OPEC is likely to cut oil production again, Pioneer Natural Resources CEO said at a Goldman Sachs Conference in Miami on Thursday.
Source: World Oil
“Saudi is not going to let Brent stay around $75 a barrel,” Scott Sheffield said, adding that it wouldn’t surprise him “if they had another cut.”
Sheffield believes that oil futures will stay in backwardation going forward, because “there is no liquidity in the market”. No one is hedging, Sheffield said, so there’s nothing to bring up the forward prices.
As for where Pioneer’s CEO sees oil headed, Sheffield sees the $80 a barrel mark as the base, with an upside of $150.
Back in the United States, Sheffield sees production from U.S. shale’s most prolific basin, the Permian, eventually hitting 7 million barrels per day. But after reaching this volume, it will plateau, with only Chevron, Pioneer, and Conoco having the ability to produce upwards of a million barrels per day of oil equivalent in the Permian by 2030. This, however, will be achieved with flat—or declining—rig counts as services prices run at what Sheffield feels is an untenable high.
BMO Capital Markets said last month that more than two-thirds of the Permian’s premium land has already been drilled, leaving oil companies to look for permits beneath Midland. World Oil cited unknown analysts that projected the Permian could plateau within five years, with Permian’s two main zones pumping less oil per foot drilled in each new well.

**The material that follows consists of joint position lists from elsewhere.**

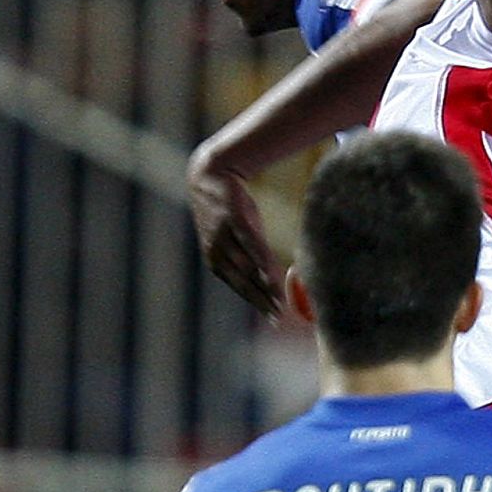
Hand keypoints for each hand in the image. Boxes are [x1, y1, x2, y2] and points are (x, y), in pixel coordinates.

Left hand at [188, 146, 283, 317]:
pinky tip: (272, 273)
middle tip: (278, 316)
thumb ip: (250, 254)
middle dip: (261, 301)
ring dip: (263, 286)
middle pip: (243, 282)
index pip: (240, 287)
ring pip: (247, 267)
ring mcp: (224, 237)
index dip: (257, 303)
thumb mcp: (236, 234)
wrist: (212, 174)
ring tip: (278, 300)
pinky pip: (251, 245)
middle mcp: (216, 253)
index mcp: (216, 260)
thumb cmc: (229, 207)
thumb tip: (269, 273)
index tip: (274, 317)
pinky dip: (261, 261)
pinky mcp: (234, 220)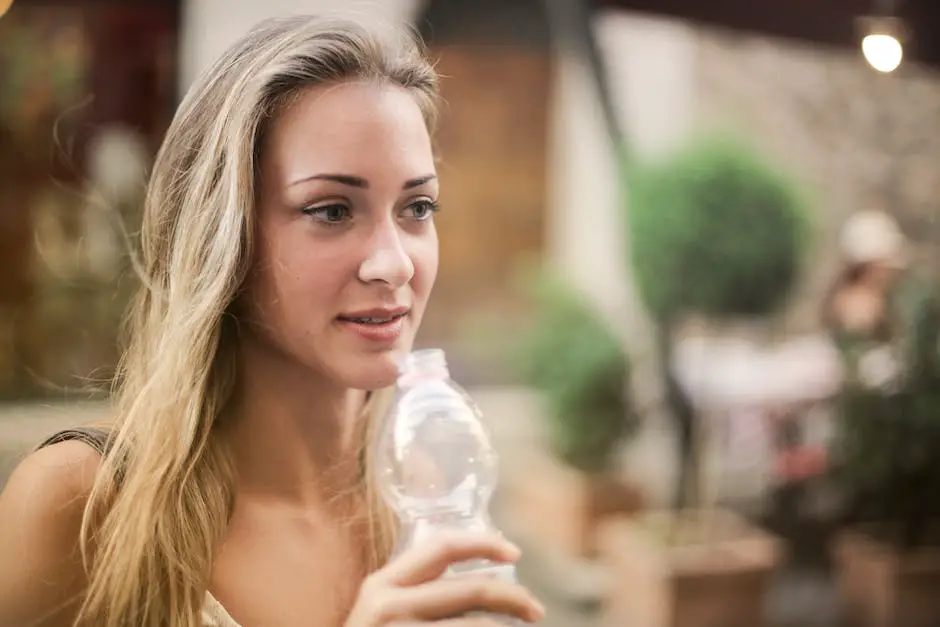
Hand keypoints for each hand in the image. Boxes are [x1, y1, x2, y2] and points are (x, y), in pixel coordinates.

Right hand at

According to research firm Enverus, U.S. shale—carried mostly by the Permian—has provided 90% of the United States’ oil production growth over the last ten years. This slowdown in U.S. crude oil production and the prospect that U.S. shale can no longer respond quickly to changing market conditions has emboldened OPEC. The group led by Saudi Arabia likely now feels that it can keep prices elevated without a production response from the United States, Bank of America said last month.